Actions to take ->
• A. In the text on the 2014 European Le Mans Series season, by how many points did Duncan Cameron and Matt Griffin lose the GTE title?
• B. From the text on the 2014 European Le Mans Series season, output the part that opens with the words containing "SMP Racing also" and closes with "and Henry Hassid.".

[Opening Text block section]

In the GTE class, SMP Racing and their drivers Andrea Bertolini, Viktor Shaytar and Sergey Zlobin took their respective titles with a final round victory at Estoril while the pre-race championship leaders AF Corse, with drivers Duncan Cameron and Matt Griffin struggled in the race; having led by 21 points going into the race, Cameron and Griffin eventually lost the title by 3.5 points to Bertolini, Shaitar and Zlobin. The teams shared all five wins during the season; SMP Racing won two races, while AF Corse won three, with Cameron and Griffin being joined by Michele Rugolo for the victories; however, as Rugolo missed the Imola event, he finished six points behind them in the championship.

SMP Racing also took the honours in the GTC class, as Olivier Beretta, Devi Markozov and Anton Ladygin finished all five races on the podium – with a victory at Le Castellet – to take class honours by 15.5 points ahead of Formula Racing duo Johnny Laursen and Mikkel Mac, who won with Andrea Piccini at Imola. Third in the class championship went to another SMP Racing entry, with drivers Kirill Ladygin, Aleksey Basov and Luca Persiani, who won the race at the Red Bull Ring. Other race victories went to Team Ukraine at Silverstone with drivers Andrii Kruglyk, Sergey Chukanov and Alessandro Pier Guidi, and BMW Sport Trophy Marc VDS at Estoril, with their trio of Bas Leinders, Markus Palttala and Henry Hassid.

== Regulations ==
The top class continued to be LMP2, where a car of 2–3 drivers had to include at least one silver or bronze-ranking driver. GTE and GTC cars had to include one bronze and silver driver or two bronze drivers. Finally, LMPC was not a part of the 2014 season. Unlike in 2013, tyre warming was allowed in the 2014 season.

== Calendar ==
The provisional calendar was announced during the final round of the 2013 European Le Mans Series at Circuit Paul Ricard. However, to avoid date clashes with the FIA World Endurance Championship, a revised schedule was released, with rounds 2 and 5 being moved back one week. The first round was held alongside the first round of the 2014 FIA World Endurance Championship at Silverstone Circuit. Additionally, all races lasted an hour longer than in 2013, from three hours to four.

[Closing Text block section]
[Opening Extracted data section]

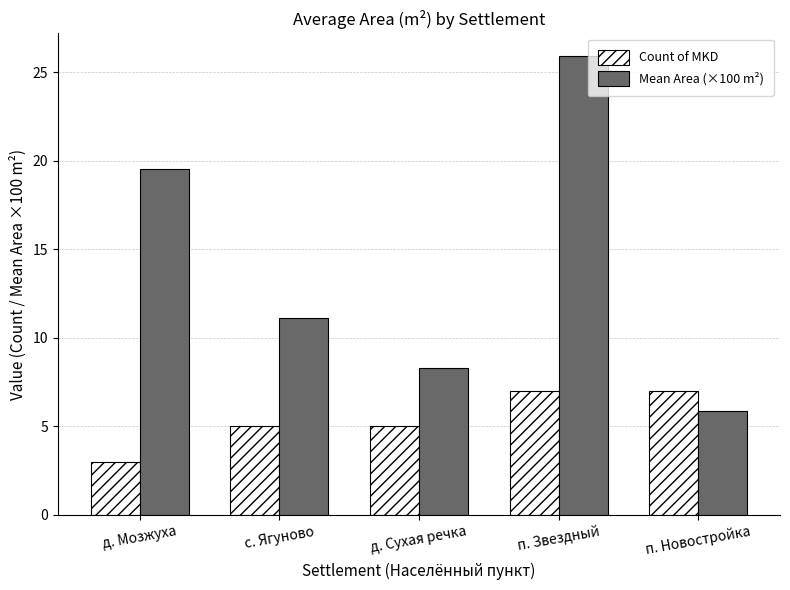

What is the greatest value displayed?

25.9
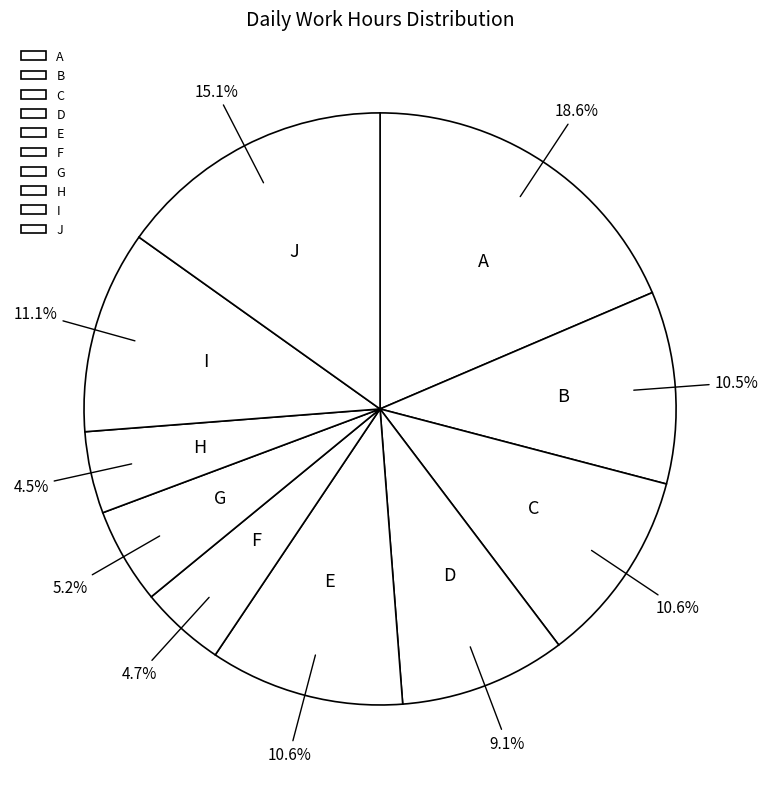

How much of the chart is everything except H?

95.5%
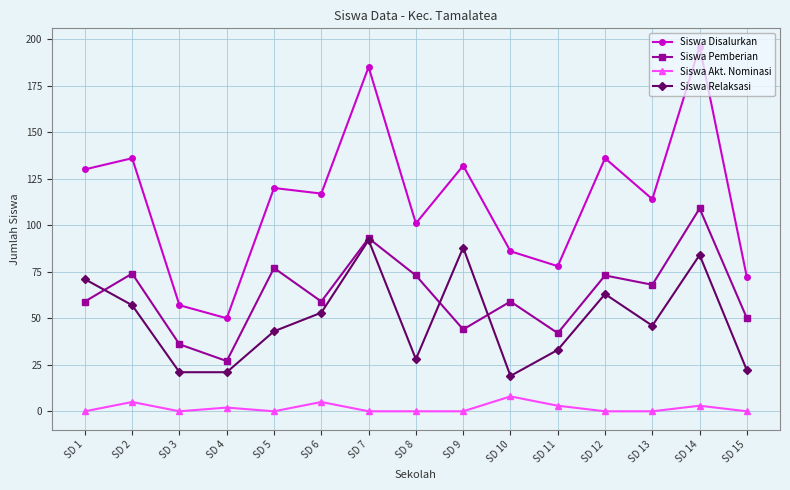

What is the average value of the Siswa Akt. Nominasi series?

2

[Closing Extracted data section]

Responses per task ->
• A. 3.5 points

• B.
SMP Racing also took the honours in the GTC class, as Olivier Beretta, Devi Markozov and Anton Ladygin finished all five races on the podium – with a victory at Le Castellet – to take class honours by 15.5 points ahead of Formula Racing duo Johnny Laursen and Mikkel Mac, who won with Andrea Piccini at Imola. Third in the class championship went to another SMP Racing entry, with drivers Kirill Ladygin, Aleksey Basov and Luca Persiani, who won the race at the Red Bull Ring. Other race victories went to Team Ukraine at Silverstone with drivers Andrii Kruglyk, Sergey Chukanov and Alessandro Pier Guidi, and BMW Sport Trophy Marc VDS at Estoril, with their trio of Bas Leinders, Markus Palttala and Henry Hassid.